Teber diye minik bir balta vardır, dervişlere verilir. Semboliktir elbette, hani ağaca sarılmış sarmaşıklar vardır ya, gücünü alan, ondan beslenen. İşte bir bir onları kesmek için minik bir balta. Yol boyu karşınıza çıkan yırtıcı hayvanları öldürmek için, tabi hepsi ruhunuzda bir karşılığı olan haller. O hayvanlar sizsiniz. Şimdi sanki bir bir ölüyor içimdeki o haller, tabi önce hastalığın tamamen patlak vermesi gerekiyor, bu da biraz sancılı olabiliyor. Ama bitiyor sonra.
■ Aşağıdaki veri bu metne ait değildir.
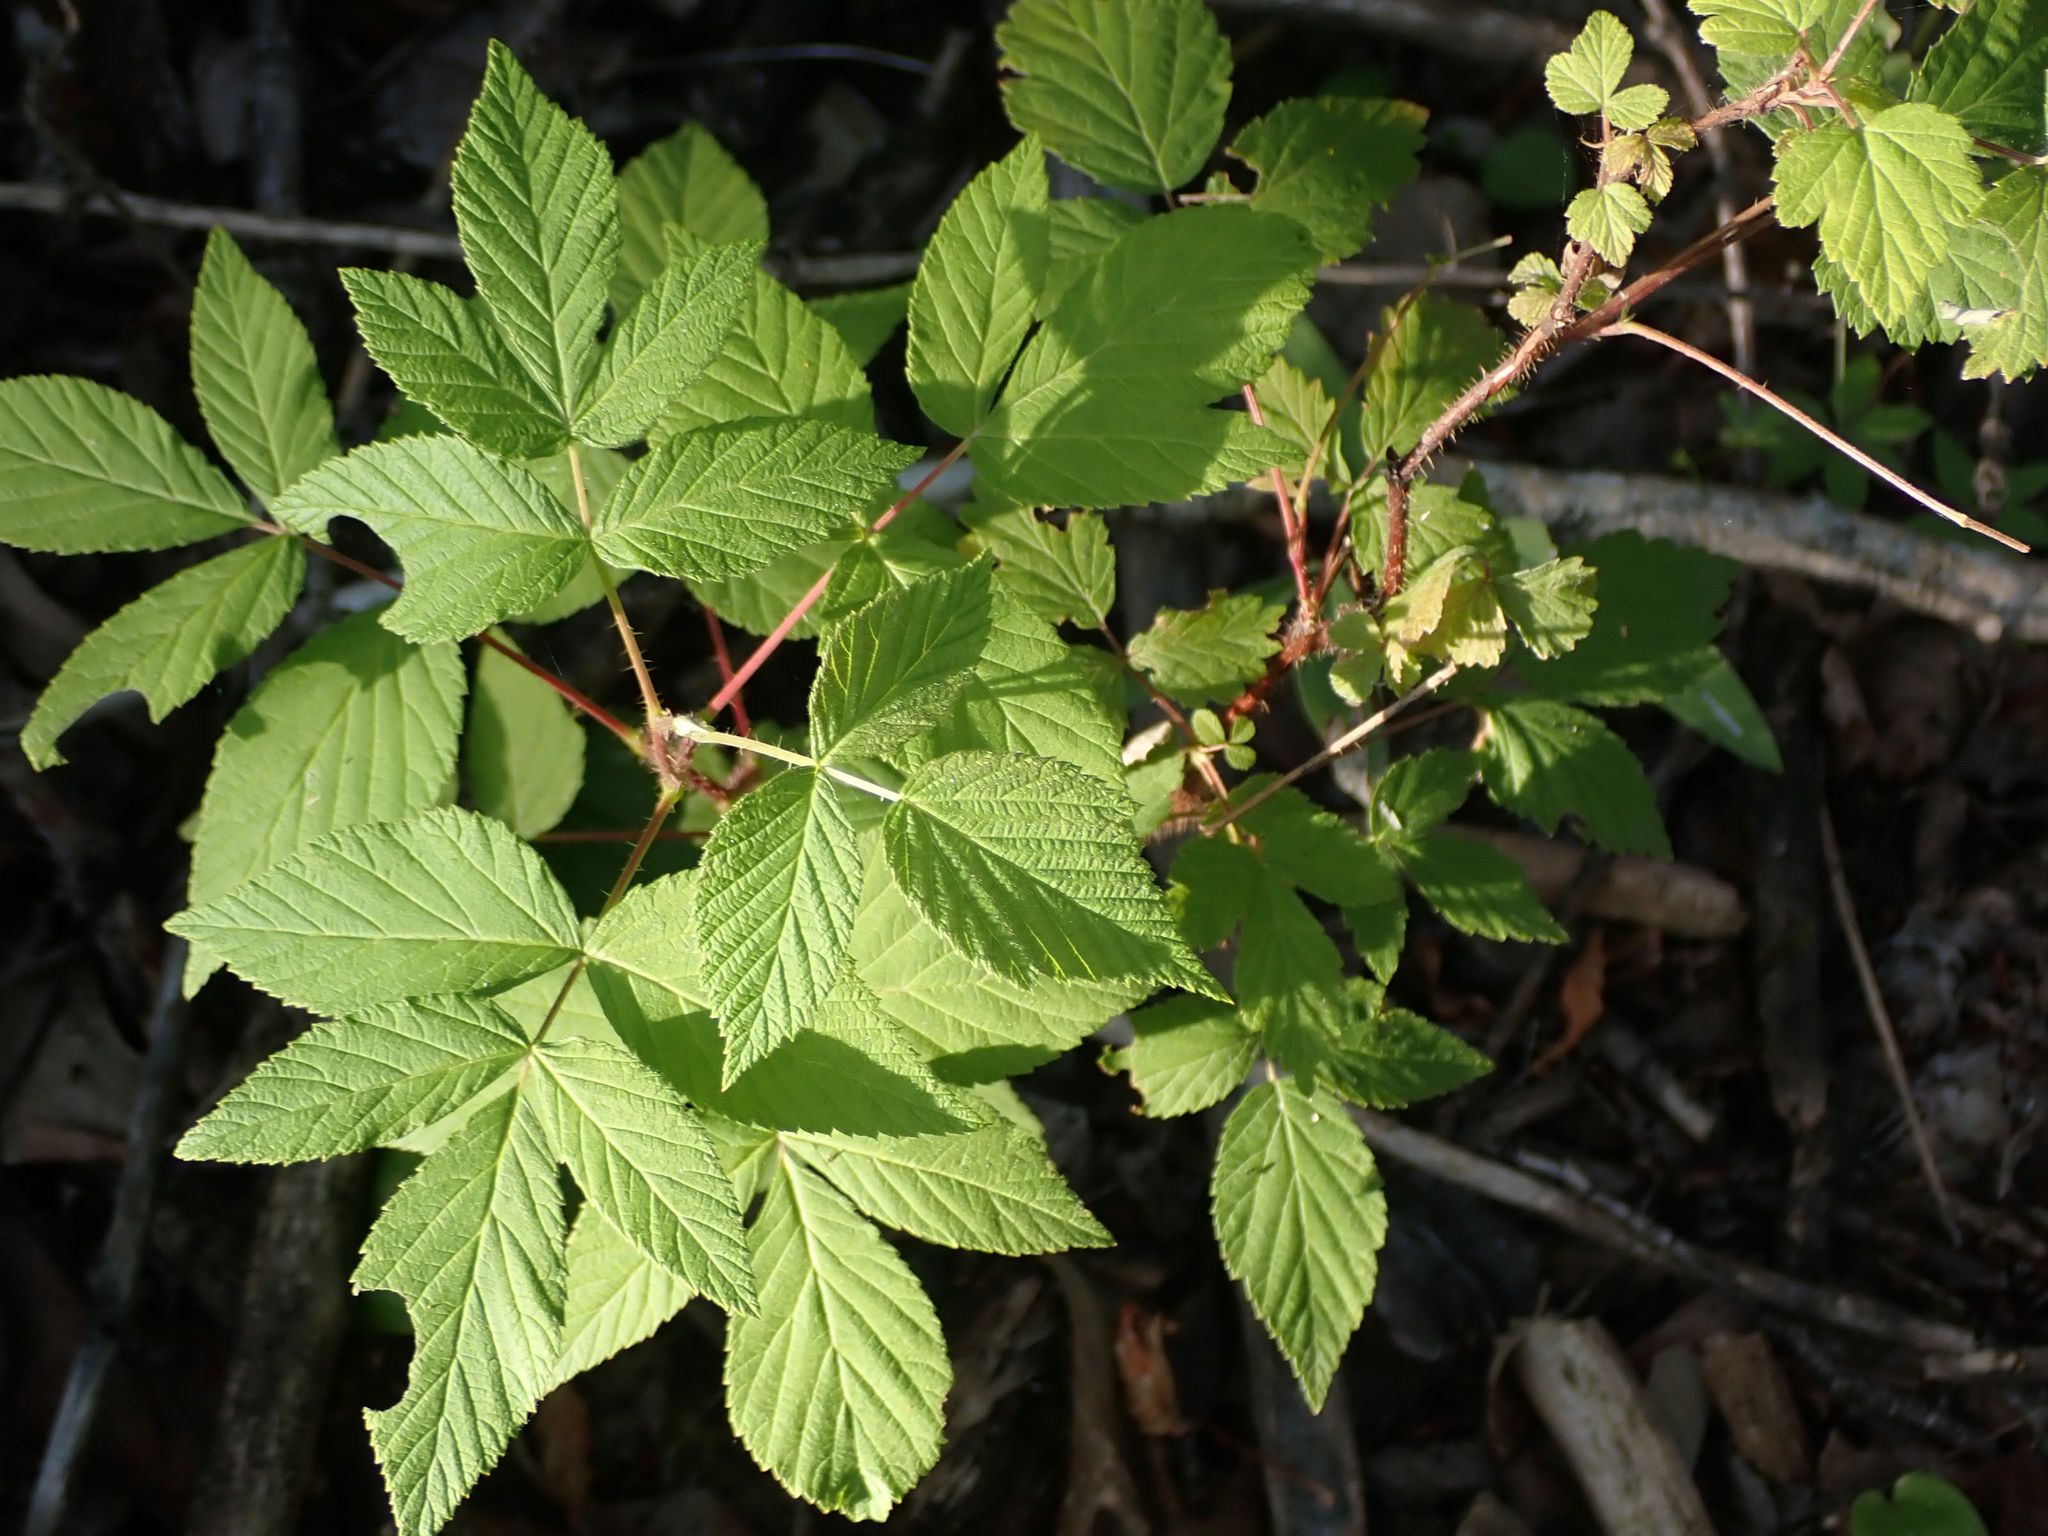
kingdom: Plantae
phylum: Tracheophyta
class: Magnoliopsida
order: Rosales
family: Rosaceae
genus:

Ve o sarmaşıklar, evet ayrılırken acıtıyor, canından can kopar gibi, alışmışsınız varlıklarına, başka türlüsünü bilmiyorsunuz ne de olsa, ama sonrası ferahlık hafiflik… Öğrenmen gereken bir ders, en ağır haliyle okutuluyor ama sonuçta o meseleden mezun oluyorsun, ne mutlu.

Ben böyleyim bugünlerde. Hırka değiştiriyorum, kabuk değiştiriyorum. Çünkü sığamıyorum eskisine, serpiliyorum, çünkü ben anne olacağım. Daha güçlü bir kadın, daha çok insan olacağım.